М. Ермолова по характеру своего дарования не могла не возвысить Людмилу, правда, отнюдь не героизируя ее. Надо сказать, что современное убеждение, будто распределение ролей — это концепция, как нельзя лучше подходит именно к театру XIX века. Ермолова в роли Людмилы — уже концепция. Она не могла не быть правой во всем, что бы ни делала. А. Южин в Николае увидел прежде всего реальный характер, в котором романтическая поза явилась своего рода иронической самозащитой. «Сравнительно сдержанный, спокойный, склонный иронизировать, — охарактеризовал его рецензент и, выразив сомнение в том, что Николай у Островского именно таков, признал, однако: Но если понимать Николая именно так, то г.
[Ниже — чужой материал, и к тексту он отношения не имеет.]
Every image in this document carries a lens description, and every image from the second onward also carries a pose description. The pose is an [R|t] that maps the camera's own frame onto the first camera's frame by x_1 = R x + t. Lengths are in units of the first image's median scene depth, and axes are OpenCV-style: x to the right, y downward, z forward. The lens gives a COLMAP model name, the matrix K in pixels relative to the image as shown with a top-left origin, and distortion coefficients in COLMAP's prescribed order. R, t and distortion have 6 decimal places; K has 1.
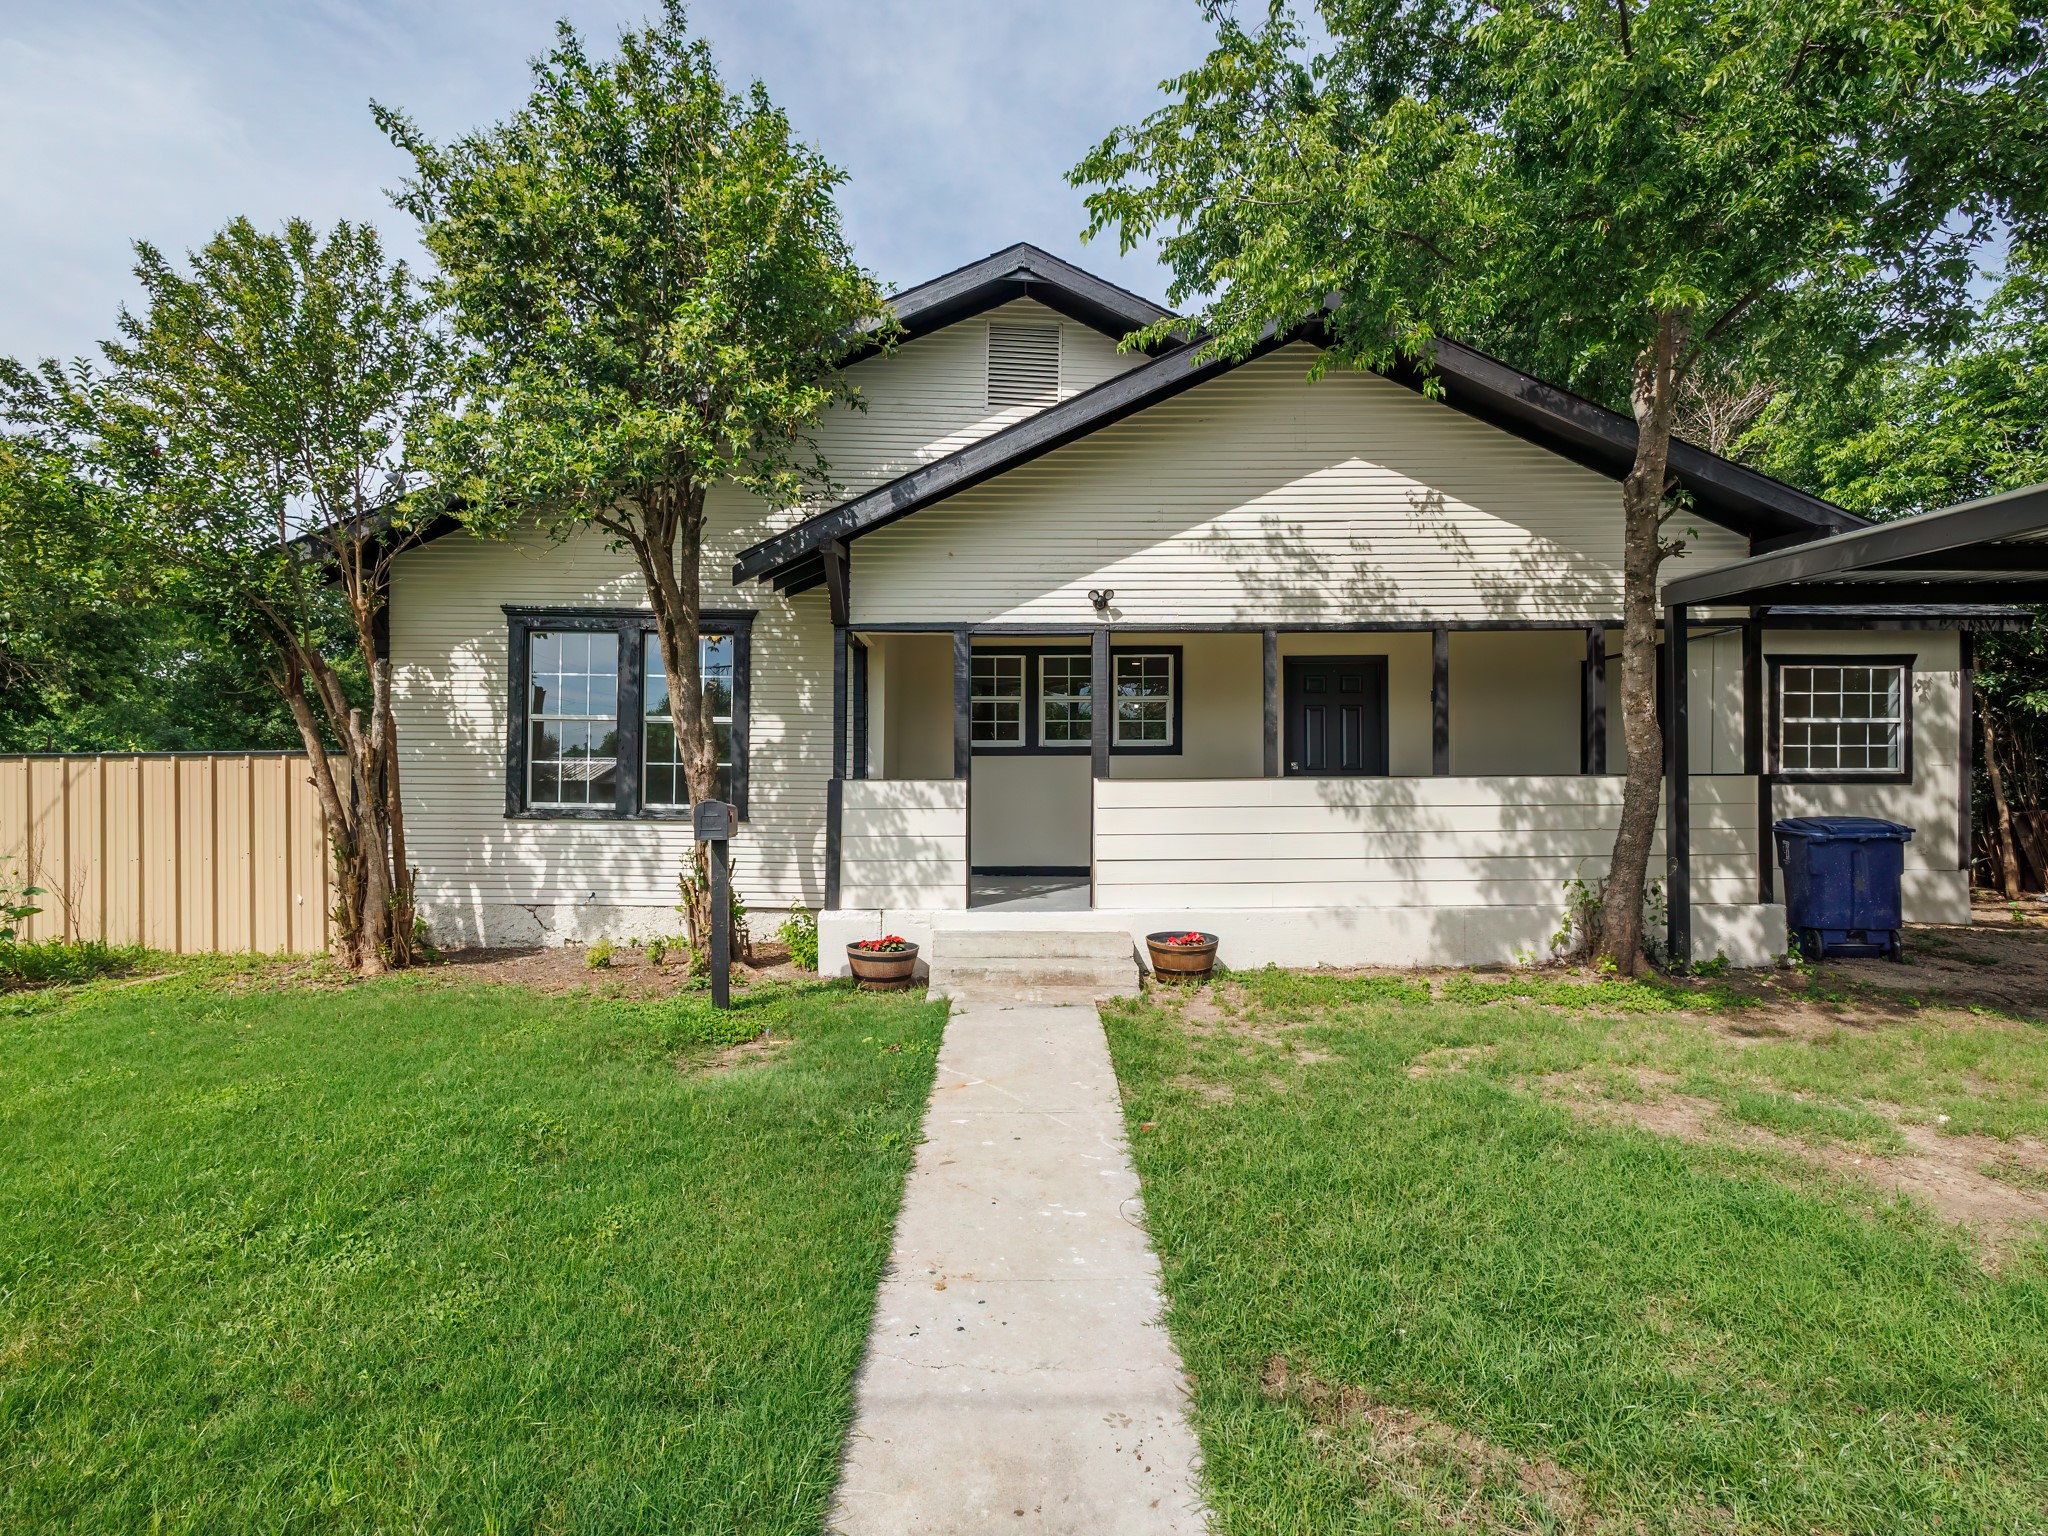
lens RADIAL K [[1058.0, 0, 1024.0], [0, 1058.0, 768.0], [0, 0, 1]] dist [0.021683, -0.007672]
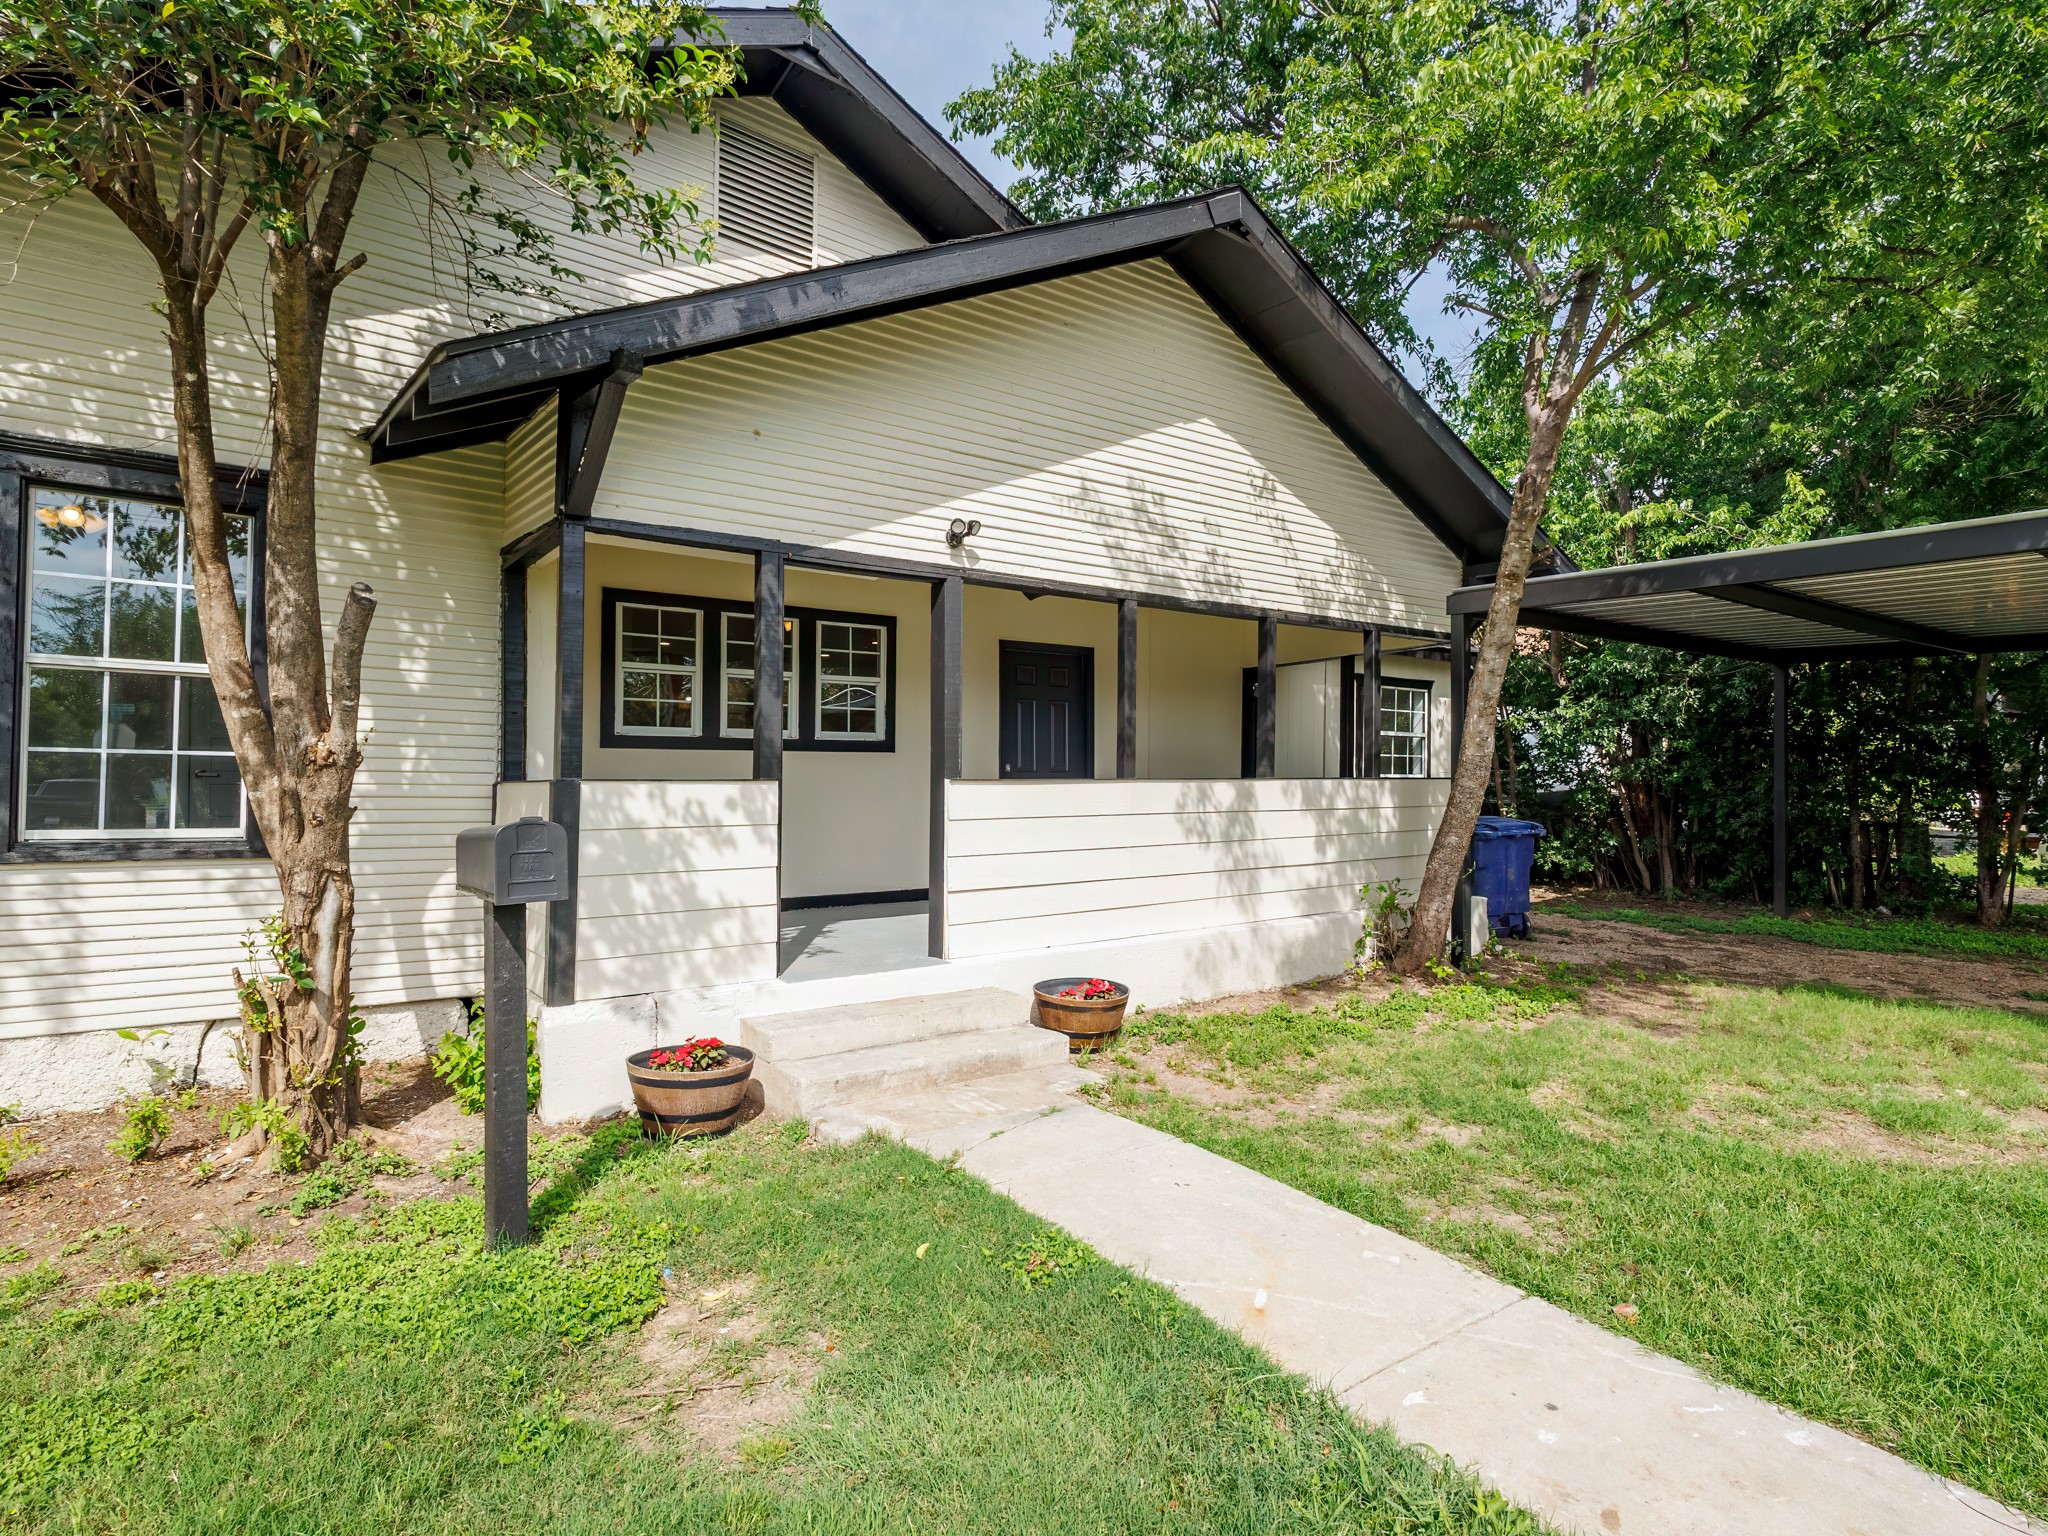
lens RADIAL K [[1058.0, 0, 1024.0], [0, 1058.0, 768.0], [0, 0, 1]] dist [0.021683, -0.007672]
pose [[0.814793, 0.009044, 0.579681, -0.304983], [-0.005302, 0.999953, -0.008149, 0.007179], [-0.579728, 0.003566, 0.814803, 0.371273]]
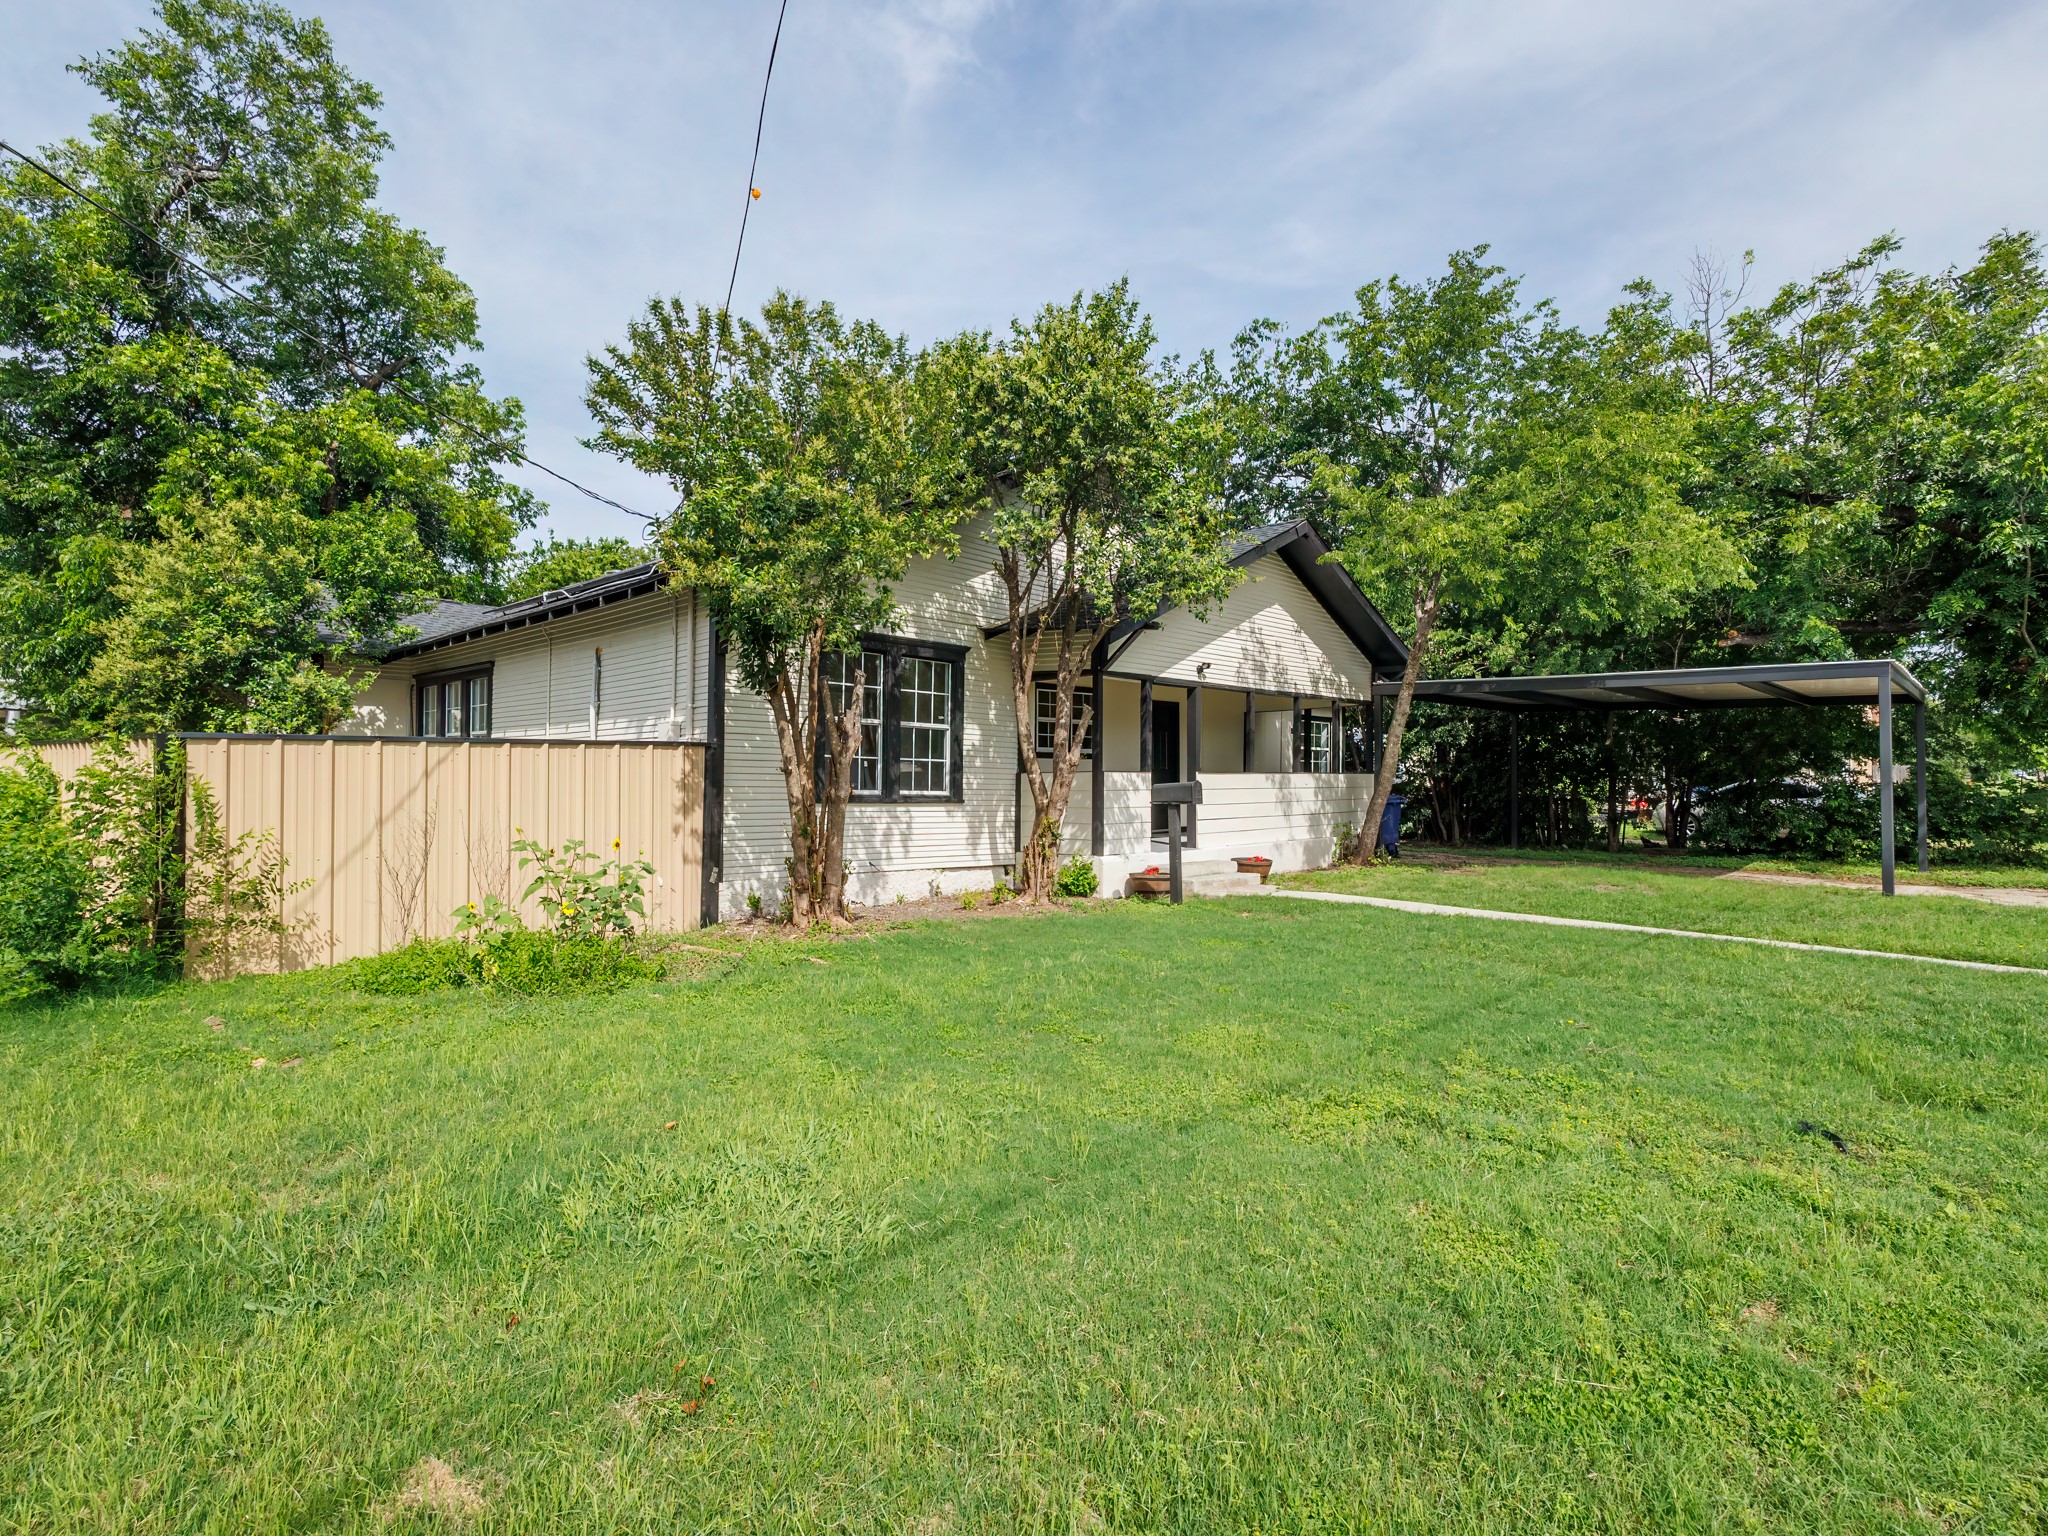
lens RADIAL K [[1058.0, 0, 1024.0], [0, 1058.0, 768.0], [0, 0, 1]] dist [0.021683, -0.007672]
pose [[0.695749, 0.011473, 0.718194, -1.322709], [-0.004682, 0.999924, -0.011438, 0.023113], [-0.718270, 0.004595, 0.695749, 0.013794]]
Южин играет его очень хорошо. Ясно, что перед нами в данном случае именно истолкование, творческая интерпретация, а не изображение поверхностных примет “типа”, как в свое время у Н. Вильде, или неосвоенное изложение ситуации, как у А. Нильского»[227].
Спектакль приняли сочувственно.
Немного ранее, в постановке Александринского театра, пьесу встретили прохладно. Но, по иронии судьбы, именно неудачи Александринского театра открывали в «Поздней любви» Островского нечто существенное.
В трактовке Малого театра Людмила никакого преступления словно и не совершала. На сцене Александринского театра речь все-таки шла о преступлении. «Самое преступление в деянии этой удивительной девушки приобретает примиряющую красоту. ‹…› Велика разрушительная сила поздней любви…»[228] Не было мягкого настроения, простой тихой жизни. Почувствовав резкость и негладкость пьесы, актеры искали какого-то выхода своим ощущениям. У В. Мичуриной — (Людмила) «резко звучали мелодраматические ноты»[229], она «плакала какою-то сухой слезой»[230], любовь ее была «горячечной, с болезненным оттенком»[231]. М. Дальский не пробуждался под ее влиянием, а «оставался вялым, утомленным»[232]. Что-то резкое, болезненное, неврастеническое проступило вдруг сквозь «простую будничную историю» и вполне имело реальный психологический смысл для конца 1890-х годов, когда драматургия и театр вплотную подошли к сложности современного человека, никак не укладывающегося в единое социальное или этическое измерение.